很快的,浴室裏一片火熱。沒多久,戰火又從浴室轉戰到卧室。
果然是個火熱的夜晚,整個晚上房間裏的聲響都沒有停過,直到第二天,安烈在阮舒雅身上醒過來,整個人都還有些發懵。
室内滿是的味道,昨晚實在太火熱了,火熱到他的腰已經有些受不住,而阮舒雅已經累得不省人事,估計這一覺要睡到晚上了。
安烈想要起身,實在是昨晚太瘋狂了,想了想,自己這種狀态即使去上班了,恐怕工作效率也十分低,索性今天不去公司了,反正事情早就已經安排下去了,隻要季風他們照着執行就好。
不去安氏的話,也可以再籌劃一下雲端項目的事,也可以多些時間陪陪她。
雖然今天不用上班,但還是搖起來弄點吃的,要不然阮舒雅的身體可受不住的。
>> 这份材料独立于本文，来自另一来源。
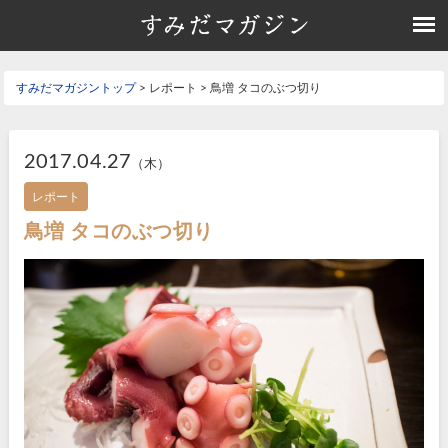
すみだマガジントップ
> レポート > 鳥増 タコのぶつ切り
2017.04.27
（木）
レポート
鳥増 タコのぶつ切り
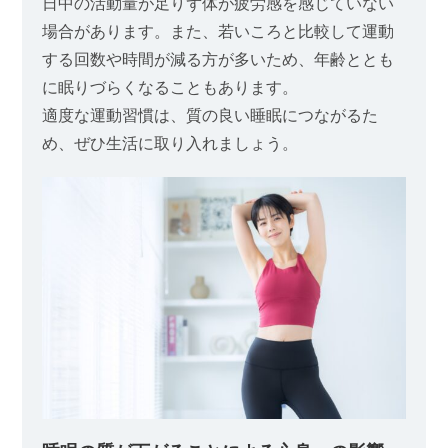
日中の活動量が足りず体が疲労感を感じていない
場合があります。また、若いころと比較して運動
する回数や時間が減る方が多いため、年齢ととも
に眠りづらくなることもあります。
適度な運動習慣は、質の良い睡眠につながるた
め、ぜひ生活に取り入れましょう。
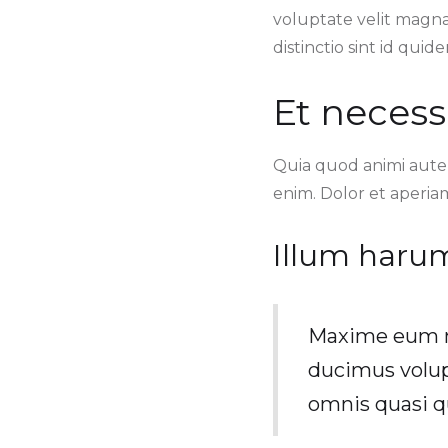
voluptate velit magn
distinctio sint id qui
Et necess
Quia quod animi aute
enim. Dolor et aperia
Illum haru
Maxime eum no
ducimus volup
omnis quasi q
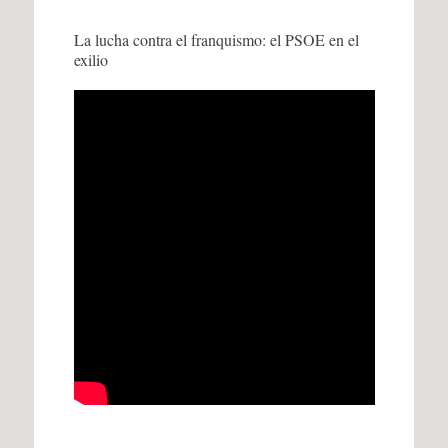
La lucha contra el franquismo: el PSOE en el
exilio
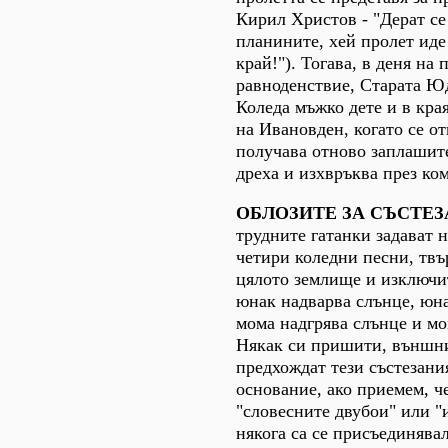
Кирил Христов - "Дерат се
планините, хей пролет ид
край!"). Тогава, в деня на
равноденствие, Старата Юд
Коледа мъжко дете и в кра
на Ивановден, когато се от
получава отново заплашит
дреха и изхвръква през ко
ОБЛОЗИТЕ ЗА СЪСТЕЗ
трудните гатанки задават 
четири коледни песни, твъ
цялото землище и изключи
юнак надварва слънце, юна
мома надгрява слънце и мо
Някак си пришити, външни
предхождат тези състезани
основание, ако приемем, че
"словесните двубои" или "и
някога са се присъединява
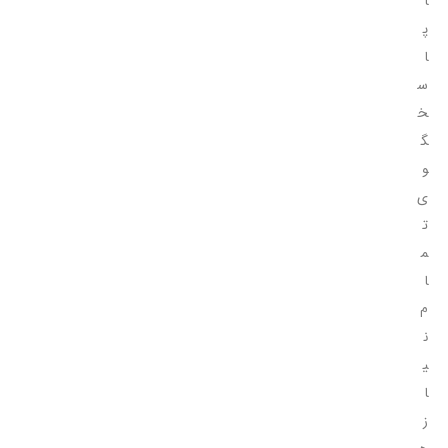
ا
پ
ا
س
خ
گ
و
ی
ت
م
ا
م
ن
ی
ا
ز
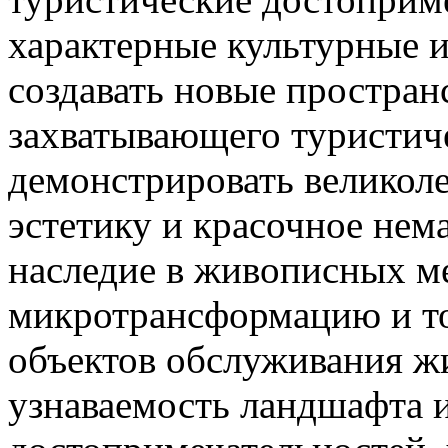
характерные культурные и
создавать новые простран
захватывающего туристиче
демонстрировать великол
эстетику и красочное нем
наследие в живописных ме
микротрансформацию и т
объектов обслуживания ж
узнаваемость ландшафта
做了簡單的東西,端過來,把阮舒雅拽過來,喂她吃下去。
阮舒雅整頓早飯都在睡夢中吃完的,連眼睛都沒有睜開,吃過飯,安烈又放了熱水把阮舒雅放了進去泡澡,經過昨天晚上,如果不讓阮舒雅好好的泡澡放松一下,恐怕她醒過來會全身疼上幾天。
然後自己又回到房間,把所有的床上用品多換一遍,中間還回浴室看了看,阮舒雅是不是乖乖的泡着,沒有亂動嗆水。
所有的一切都做完,又去浴室把阮舒雅從水裏撈起來擦幹放回到床上,當然這過程肯定是揩了不少的油,現在吃不到,就隻能過過手瘾的了。
果然阮舒雅醒過來的時候已經是晚上七點多了,她是被餓醒的,消耗太大了,能量補充不足。
一天沒有上班的安烈已經做好的晚餐,都是阮舒雅喜歡的菜,還有煲了鍋阮舒雅的最愛牛腩湯。
阮舒雅眯着眼睛,聞着香味走進餐廳。